Perth’s housing value remained steady through September as economic conditions in Melbourne and Sydney weighed negatively on the national market, according to new CoreLogic data.
Perth’s housing value remained steady through September as economic conditions in Melbourne and Sydney weighed negatively on the national market, according to new CoreLogic data.
That data, released earlier this morning, shows houses in Perth increasing in value by 0.2 per cent over the past month, lagging the recovery experienced in the Brisbane, Adelaide and Canberra markets.
By comparison, housing values in Sydney and Melbourne fell by 0.3 and 0.9 per cent, respectively, as both cities continue to struggle with recurrent outbreaks of COVID-19.
Both markets account for about 40 per cent of the national market, which decreased in value by 0.1 per cent over the past month.
“Since peaking in March, Melbourne values are down 5.5 per cent,” CoreLogic head of research Tim Lawless said.
“With restrictions starting to lift and private home inspections once again permitted, we expect to see activity lift in October.”
While the value of housing in the national market has improved over the past year, growing in value by five per cent, Perth's housing has taken a hit, decreasing in value by one per cent.

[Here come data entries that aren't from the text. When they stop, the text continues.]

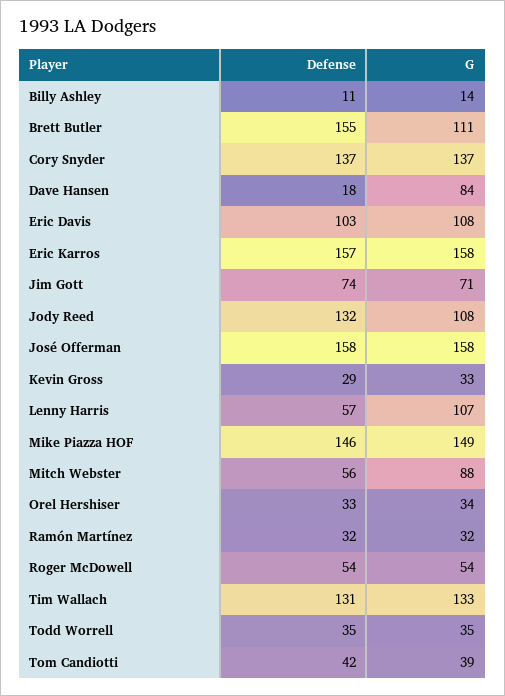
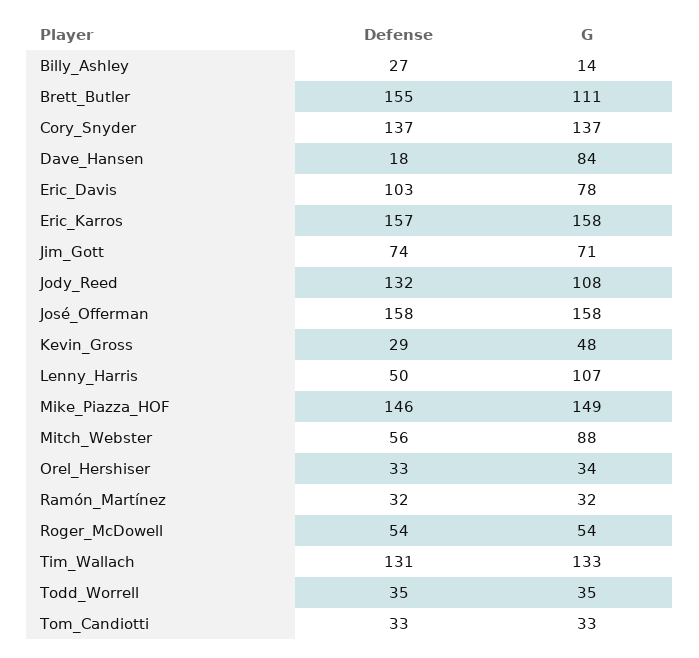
  {
    "Defense": {
-     "Billy Ashley": 11,
+     "Billy Ashley": 27,
      "Brett Butler": 155,
      "Cory Snyder": 137,
      "Dave Hansen": 18,
      "Eric Davis": 103,
      "Eric Karros": 157,
      "Jim Gott": 74,
      "Jody Reed": 132,
      "José Offerman": 158,
      "Kevin Gross": 29,
-     "Lenny Harris": 57,
+     "Lenny Harris": 50,
      "Mike Piazza HOF": 146,
      "Mitch Webster": 56,
      "Orel Hershiser": 33,
      "Ramón Martínez": 32,
      "Roger McDowell": 54,
      "Tim Wallach": 131,
      "Todd Worrell": 35,
-     "Tom Candiotti": 42
+     "Tom Candiotti": 33
    },
    "G": {
      "Billy Ashley": 14,
      "Brett Butler": 111,
      "Cory Snyder": 137,
      "Dave Hansen": 84,
-     "Eric Davis": 108,
+     "Eric Davis": 78,
      "Eric Karros": 158,
      "Jim Gott": 71,
      "Jody Reed": 108,
      "José Offerman": 158,
-     "Kevin Gross": 33,
+     "Kevin Gross": 48,
      "Lenny Harris": 107,
      "Mike Piazza HOF": 149,
      "Mitch Webster": 88,
      "Orel Hershiser": 34,
      "Ramón Martínez": 32,
      "Roger McDowell": 54,
      "Tim Wallach": 133,
      "Todd Worrell": 35,
-     "Tom Candiotti": 39
+     "Tom Candiotti": 33
    }
  }

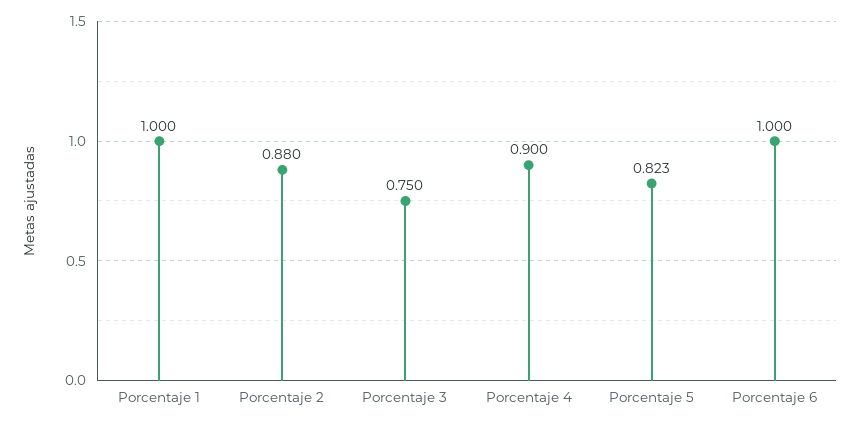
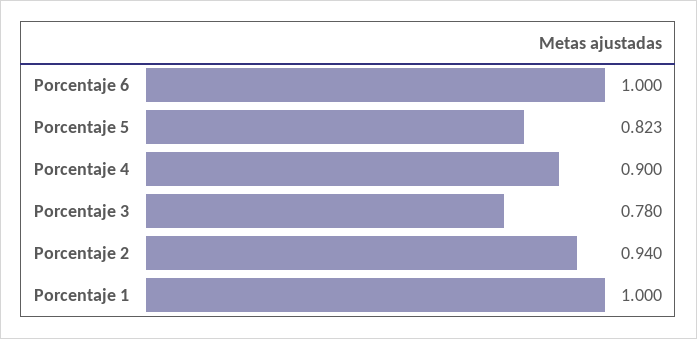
  {
    "Porcentaje 1": 1,
-   "Porcentaje 2": 0.88,
+   "Porcentaje 2": 0.94,
-   "Porcentaje 3": 0.75,
+   "Porcentaje 3": 0.78,
    "Porcentaje 4": 0.9,
    "Porcentaje 5": 0.823,
    "Porcentaje 6": 1
  }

Housing in Perth has also continued to be more affordable than the national market, with the city recording a median value in housing of $445,717 in the past year, more than $100,000 cheaper than the median value of housing in the national market.
Despite the lower cost of housing overall, though, Mr Lawless said the group had not yet seen evidence of an oversupply in the market.
“[T]he opposite seems to be true, where new listings are being absorbed by the market faster than the rate at which they are being added,” he said.
“This trend will be important to monitor over coming months as fiscal support tapers and the financial situation of borrowers taking a repayment holiday is assessed by their lender.”
Elsewhere, new rental data shows Perth experiencing the nation's fastest increase in rent over the past six months, at 3.3 per cent.
That was compared to a modest national increase of just 0.4 per cent.
New data from the Real Estate Institute of Western Australia similarly indicated a growth in upward pressure on rent in Perth, with the number of rental listings declining to an eight-year low of fewer than 3,000 in the month of September.
Median rent, however, was found to have remained stable, at just $360 per week.
REIWA president Damian Collins said it was not surprising to see listings decline given Perth’s vacancy rate.
He argued the state government needed to encourage further property investment to meet growing demand for housing.
“There is the possibility we will run out of properties next year unless something is done to entice investors back and encourage first-home buying in established areas,” he said.